Как только я обдумываю этот вариант, Коул тянется ко мне. В последнюю секунду я вырываюсь из его безжалостной хватки.
— Хорошо, я сделаю это! — Я снимаю куртку и расстёгиваю рубашку, бормоча себе под нос. — Скотина.
— Я это слышал.
Я корчу гримасу, а затем морщусь, когда мои синяки горят.
К тому времени, как я опускаюсь до нижнего белья, Коул сдёргивает лифчик, и я дрожу, хотя он уже включил обогреватель.

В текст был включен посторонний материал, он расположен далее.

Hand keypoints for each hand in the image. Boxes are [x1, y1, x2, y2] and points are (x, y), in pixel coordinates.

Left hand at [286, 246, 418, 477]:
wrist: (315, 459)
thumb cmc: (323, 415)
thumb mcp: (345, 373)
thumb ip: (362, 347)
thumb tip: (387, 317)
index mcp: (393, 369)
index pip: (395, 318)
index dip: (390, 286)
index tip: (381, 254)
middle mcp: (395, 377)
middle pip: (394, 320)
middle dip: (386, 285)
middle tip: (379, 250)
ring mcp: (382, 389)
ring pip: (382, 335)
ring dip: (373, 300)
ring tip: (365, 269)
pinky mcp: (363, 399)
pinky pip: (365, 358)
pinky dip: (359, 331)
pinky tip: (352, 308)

Я хватаю большое полотенце и заворачиваюсь в него, поглядывая на него сквозь ресницы. Его рубашка тоже мокрая и совершенно прозрачная, показывая его мускулистую грудь и твёрдые соски.
— Ты тоже простудишься.
— Я не простужаюсь.
Он лезет в пакет с продуктами и достаёт термос.
— Что это?
— Горячий шоколад, который я стащил с кухни Эйдена.

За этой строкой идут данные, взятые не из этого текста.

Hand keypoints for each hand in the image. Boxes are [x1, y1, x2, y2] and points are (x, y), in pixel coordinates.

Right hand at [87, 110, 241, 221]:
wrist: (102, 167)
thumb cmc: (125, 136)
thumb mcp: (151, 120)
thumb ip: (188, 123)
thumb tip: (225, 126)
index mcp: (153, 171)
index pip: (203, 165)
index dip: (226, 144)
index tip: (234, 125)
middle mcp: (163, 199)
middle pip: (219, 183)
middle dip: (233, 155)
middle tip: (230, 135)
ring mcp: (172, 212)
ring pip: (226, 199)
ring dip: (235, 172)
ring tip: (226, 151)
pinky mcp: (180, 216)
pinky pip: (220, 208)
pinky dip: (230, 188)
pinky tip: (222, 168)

Я стараюсь не быть тронутой тем, что он не только пришёл за мной, но и все продумал.
Потягивая из термоса, я позволила теплу просочиться сквозь меня.

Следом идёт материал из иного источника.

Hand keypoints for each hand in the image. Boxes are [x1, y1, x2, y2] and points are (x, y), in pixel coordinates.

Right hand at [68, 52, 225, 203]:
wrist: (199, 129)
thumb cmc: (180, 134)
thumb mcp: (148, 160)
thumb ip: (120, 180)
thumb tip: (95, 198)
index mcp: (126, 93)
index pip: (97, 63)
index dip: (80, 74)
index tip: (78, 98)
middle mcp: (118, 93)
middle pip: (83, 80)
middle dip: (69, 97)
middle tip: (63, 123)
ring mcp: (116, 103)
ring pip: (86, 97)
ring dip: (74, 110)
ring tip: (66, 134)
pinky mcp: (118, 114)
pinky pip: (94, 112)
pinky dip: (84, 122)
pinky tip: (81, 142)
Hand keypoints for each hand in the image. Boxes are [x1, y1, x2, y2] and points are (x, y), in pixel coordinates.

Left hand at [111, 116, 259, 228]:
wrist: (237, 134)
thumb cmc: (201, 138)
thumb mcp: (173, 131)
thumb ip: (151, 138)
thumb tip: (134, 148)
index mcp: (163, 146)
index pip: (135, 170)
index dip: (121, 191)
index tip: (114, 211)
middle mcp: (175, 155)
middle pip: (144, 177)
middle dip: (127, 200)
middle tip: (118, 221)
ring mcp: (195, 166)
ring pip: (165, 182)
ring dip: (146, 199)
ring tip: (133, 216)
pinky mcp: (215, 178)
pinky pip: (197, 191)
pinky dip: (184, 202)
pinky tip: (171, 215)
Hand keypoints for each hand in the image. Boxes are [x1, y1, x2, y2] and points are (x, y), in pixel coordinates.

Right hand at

— Что еще у тебя в этой сумке?
Он достаёт батончик «Сникерс», и мои глаза удваиваются в размерах. Я выхватываю его и съедаю почти половину за один раз.
Я даже не думаю о калориях в большом размере. Обычно я ем маленькие, и только изредка или, когда мне очень плохо.
— Никто не отнимет его, Сильвер. Ешь медленно.
Я отворачиваюсь от него, чтобы закончить. Что, если он передумает?
— Чёрт. Ты действительно не ты, когда голодна.
Я бросаю на него неприязненный взгляд через плечо, все еще жуя свой батончик.
Он хихикает, звук похож на музыку в тишине машины. Я делаю паузу, жуя, чтобы послушать её и запомнить, как будто это фортепианная соната. Настанет ли день, когда я не остановлюсь и не буду пялиться, когда он смеётся?
— Что мы теперь будем делать? — спрашиваю я, чтобы отвлечь свой мозг.
— Мы подождём, пока ты согреешься, а потом вернёмся домой.
— Правильно.
Он приподнимает бровь.
— Если только ты не хочешь остаться здесь на ночь?
Я не хочу, чтобы папочка и Хелен видели меня такой, и я не хочу чувствовать вину, которую испытываю всякий раз, когда смотрю на них и понимаю, что подвожу их. Кроме того, я не в настроении объяснять мокрую одежду и синяки.
— Я хочу остаться здесь на ночь, — шепчу я.
Его глаза немного расширяются.
— Я просто выбросил эту фразу, но ничего себе, это сработало.
— Всё же сними свою одежду. Ты простудишься.
— Просто признайся, что хочешь увидеть меня голым.
Он расстёгивает рубашку, а затем брюки, бросая их среди мокрой одежды на заднее сиденье.
Вода образует блеск на гладких выпуклостях его пресса и бёдер. Его темно-синие боксерские трусы туго обтягивают его полутвёрдый член.
— Это неправда. — Я прочищаю горло, притворяясь, что не пялюсь на его полуобнажённость. — Так что же мы будем делать?
— Что ты хочешь сделать?
Я думаю об этом, и меня осеняет идея.
— Почитай мне.
— Почитай тебе?
— Ты всегда читал спокойно, даже когда был ребёнком. Мне было интересно, как бы это было, если бы ты читал вслух.
Или, скорее, я фантазировала о том, как он читает мне вслух.
— Что ты хочешь, чтобы я прочитал? — Он лезет в свой бардачок. — У меня здесь есть несколько книг.